Understanding the purpose of the leveraged financing is the first step in evaluating the credit. A leveraged structure often signals potential increases in expected income sources, or gains in operating efficiencies or synergies. For instance, a transaction involving the merger or acquisition of a company may contain assumptions about potential synergies from the elimination of duplicate fixed costs, tax benefits, gains in managerial and human resource skills, and enhanced revenue opportunities. Alternatively, dividend recapitalizations or stock buyouts are transactions aimed primarily at increasing investor return or guarding against outside acquisitions, and substitute debt for equity. They generally do not signal enhanced revenue or operating efficiency opportunities.

Credit structure and repayment terms are often influenced by projected earnings performance, investor and market demand, and secondary support coverage. In other words, the timing of expected cash flows, investor repayment preferences, and the existence and life of collateral support will affect repayment terms. Competitive factors arising from robust market liquidity generally create more liberal repayment structures, while tightened market liquidity may allow banks to obtain more conservative covenant and repayment requirements from borrowers.

Regardless of these market shifts, it is important to understand the borrower’s complete debt structure and contractual demands, priority levels, and repayment capacity in all market conditions. Bankers and examiners need to incorporate the entire leveraged lending structure into their loan quality analysis and to evaluate cash flows, working assets, and other collateral against all the debt they support. They should analyze collateral values, advance rates, and cross-collateral and cross-default agreements within the context of repayment sources, schedules, and priorities, under both normal and stressed conditions.

The assessment of the borrower’s capacity to repay requires a thorough review of past operating performance and an understanding of the key drivers to achieve future operating projections. Cash flow sources must be weighed against cash needs on a recurring basis. Revenue and expense projections should avoid overly optimistic or unsubstantiated assumptions. The borrower’s ongoing cash needs should include provisions for all recurring charges commensurate with the business model. This includes expenditures for the maintenance of fixed assets, tax liabilities, dividend payout expectations, and realistic repayment programs.

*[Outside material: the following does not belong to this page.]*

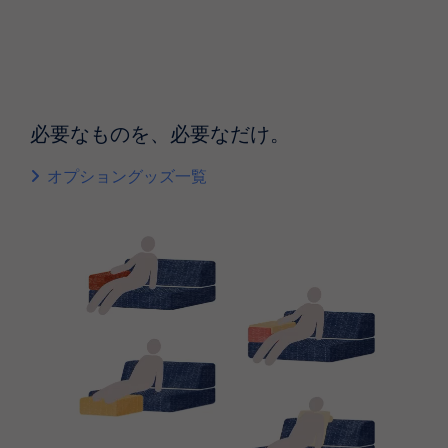
必要なものを、必要なだけ。
オプショングッズ一覧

Examiners should expect leveraged loans to have reasonable terms and be repaid within reasonable time frames. Examiners should also carefully review uses of cash by the borrower to ensure that funds anticipated to amortize debt are not used for discretionary purposes (dividends, distributions, repayment of subordinate debt, capital expenditures, etc.) at the expense of debt repayment.

Examiners should analyze the extent to which primary and secondary sources of repayment are related in order to assess both the risk of default and the risk of loss in the event of default. Special attention should be paid to loans where repayment relies on projected cash flows, profits, or asset values that exceed historical levels. Both historical and projected factors must be considered in the evaluation of expected borrower performance. These performance, repayment, and collateral value projections should be thoroughly evaluated for reasonableness and stress tested, both at loan inception and on an ongoing basis. This includes comparing actual performance with projections and identifying the reasons for significant variances.